(Task requirements) Could you give the entries back exactly as they stand, minus any pictures?

(Dataset entries)
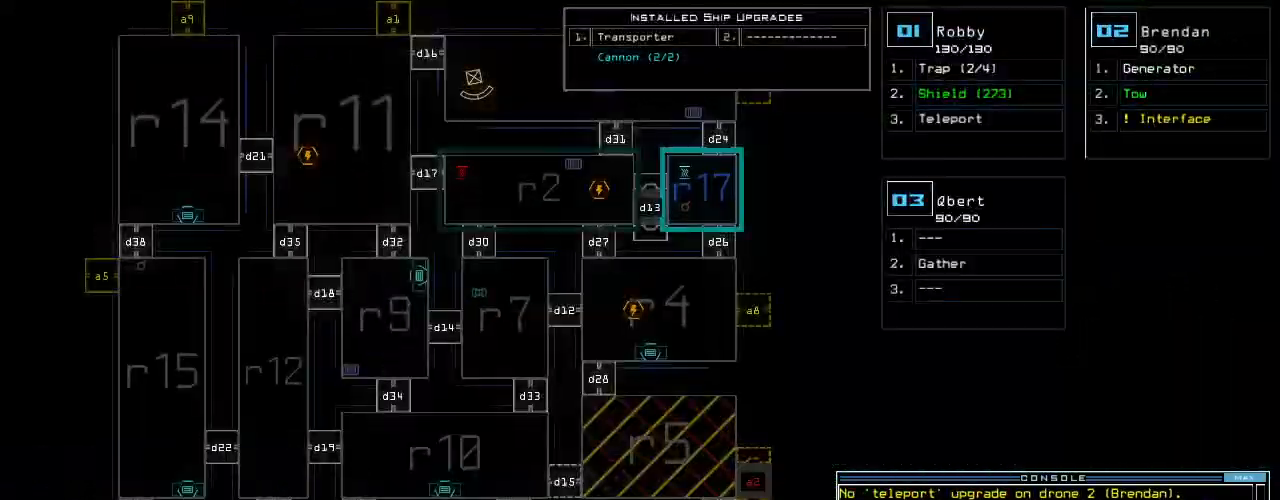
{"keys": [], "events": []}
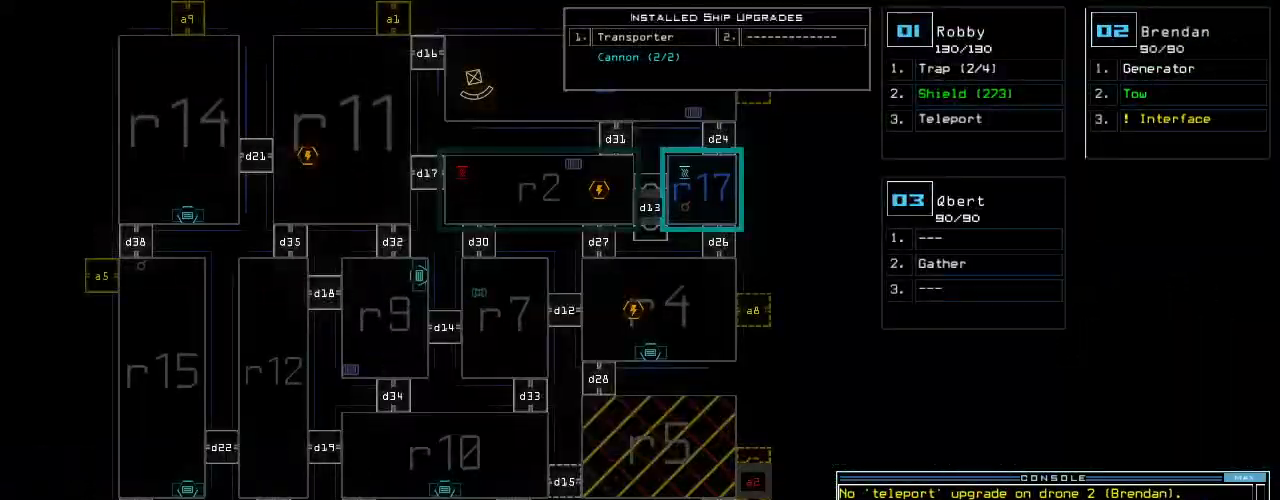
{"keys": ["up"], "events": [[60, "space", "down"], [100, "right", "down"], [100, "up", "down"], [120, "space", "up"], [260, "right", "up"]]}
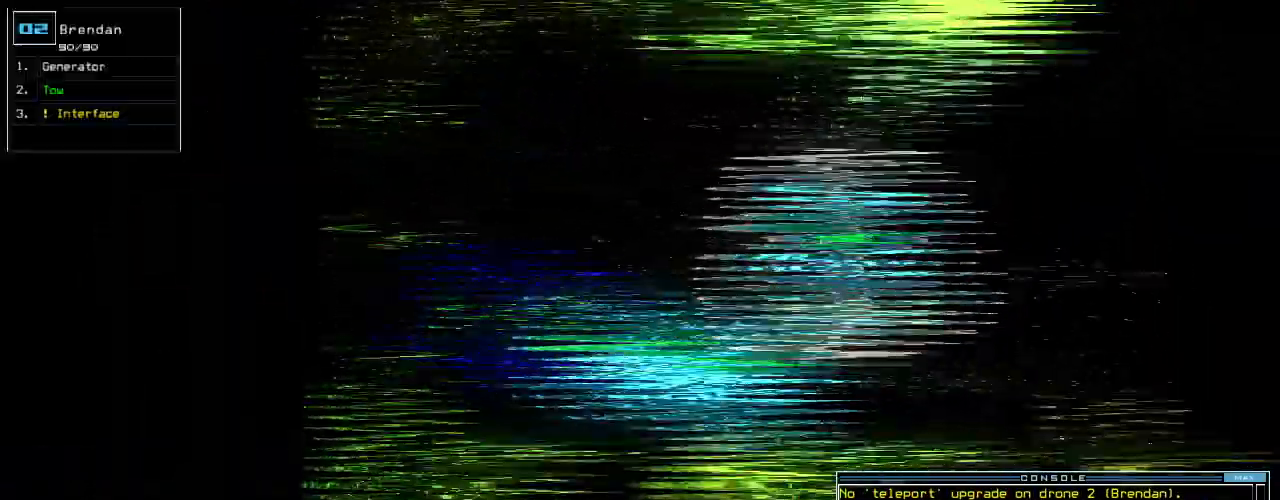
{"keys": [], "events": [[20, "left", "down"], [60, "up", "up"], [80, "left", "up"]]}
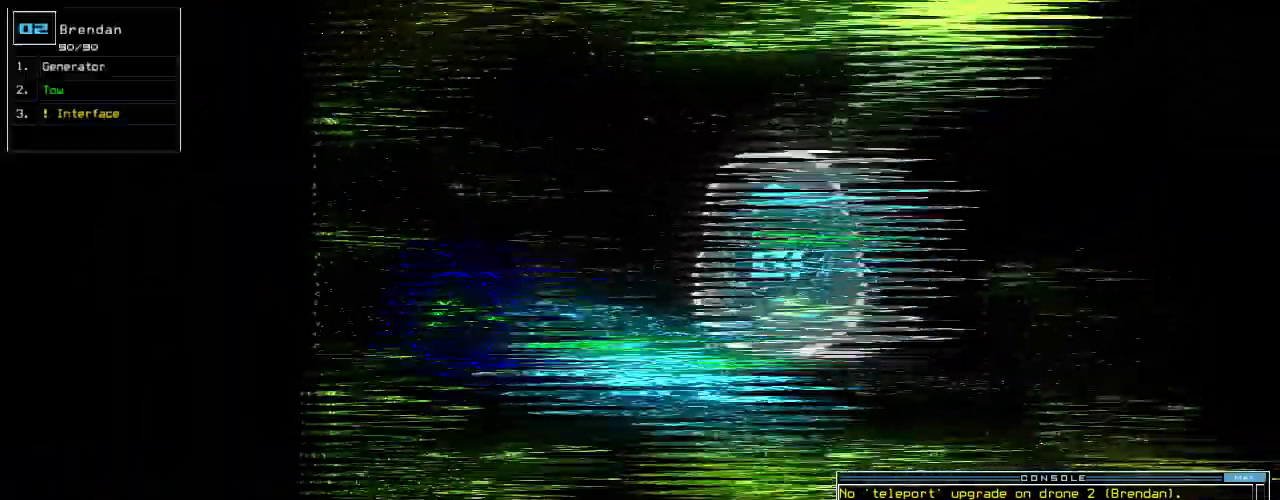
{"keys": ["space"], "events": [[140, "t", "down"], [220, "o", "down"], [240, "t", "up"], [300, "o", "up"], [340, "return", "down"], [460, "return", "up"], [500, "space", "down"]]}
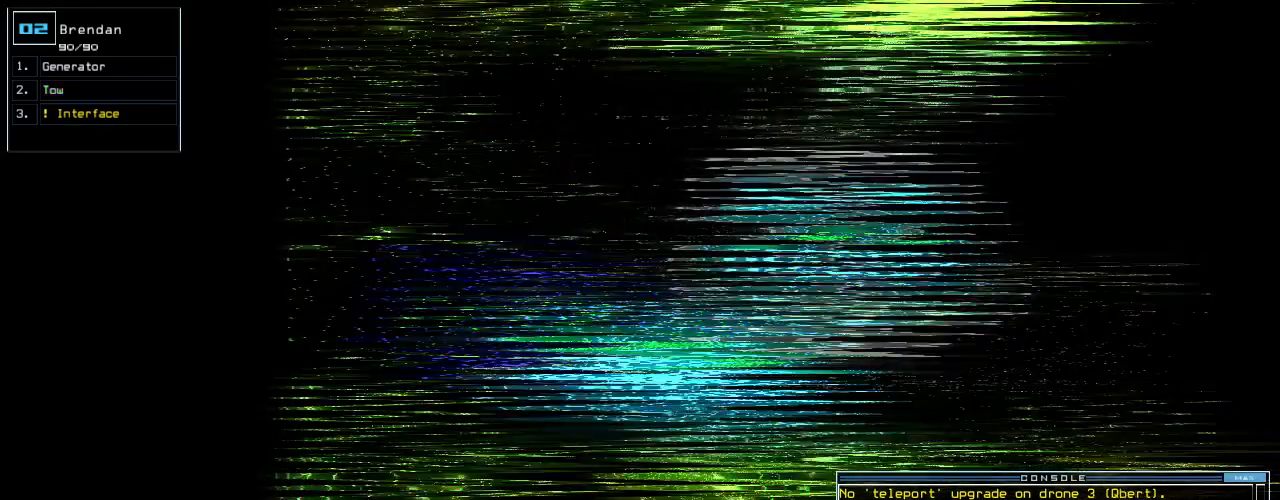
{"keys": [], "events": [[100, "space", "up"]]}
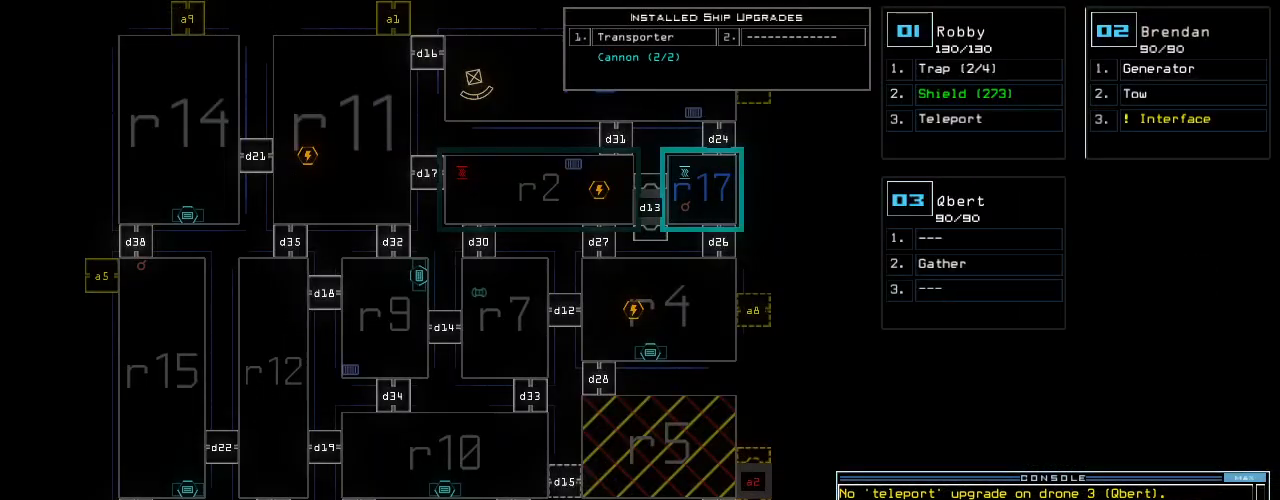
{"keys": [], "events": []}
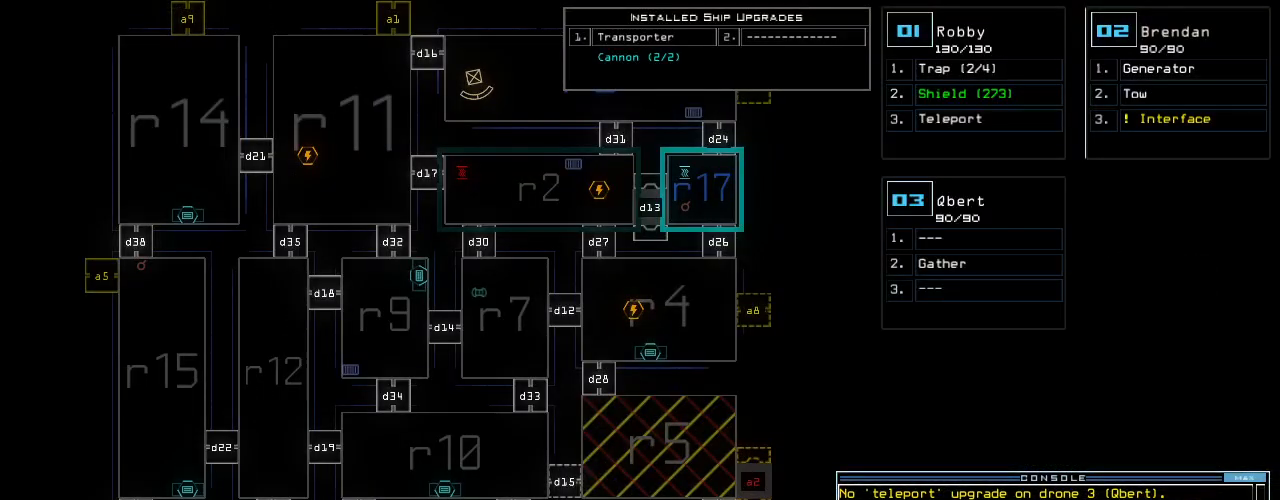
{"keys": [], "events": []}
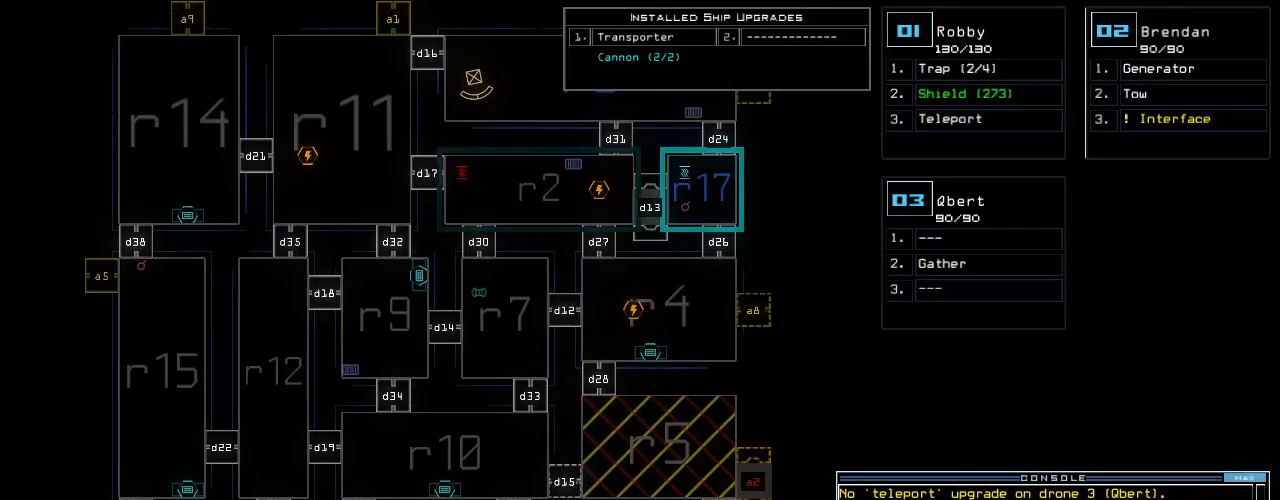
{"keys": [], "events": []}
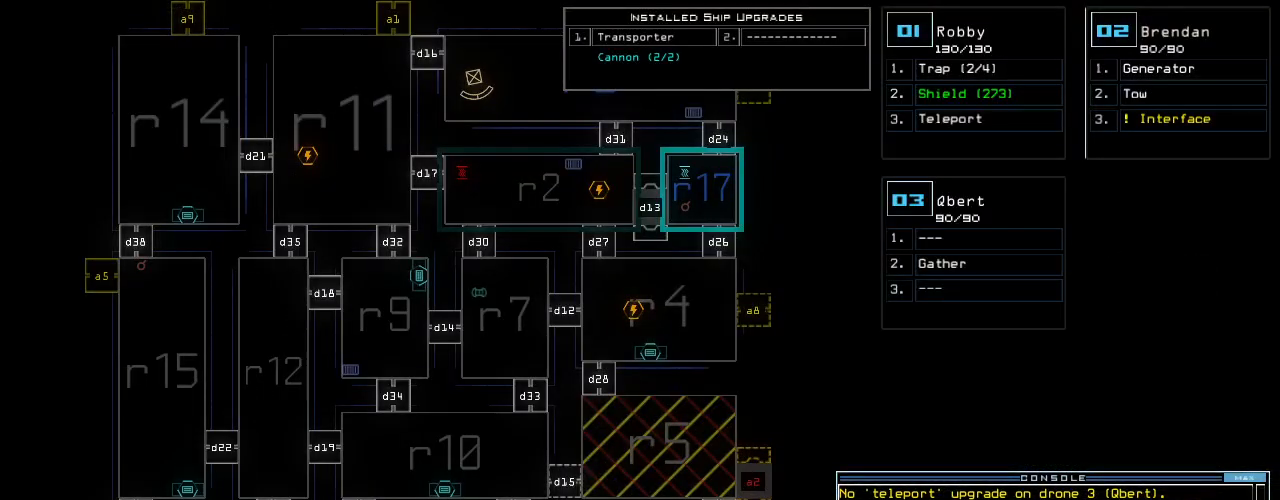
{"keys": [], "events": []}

(Result for this task)
{"keys": [], "events": []}
{"keys": ["up"], "events": [[60, "space", "down"], [100, "right", "down"], [100, "up", "down"], [120, "space", "up"], [260, "right", "up"]]}
{"keys": [], "events": [[20, "left", "down"], [60, "up", "up"], [80, "left", "up"]]}
{"keys": ["space"], "events": [[140, "t", "down"], [220, "o", "down"], [240, "t", "up"], [300, "o", "up"], [340, "return", "down"], [460, "return", "up"], [500, "space", "down"]]}
{"keys": [], "events": [[100, "space", "up"]]}
{"keys": [], "events": []}
{"keys": [], "events": []}
{"keys": [], "events": []}
{"keys": [], "events": []}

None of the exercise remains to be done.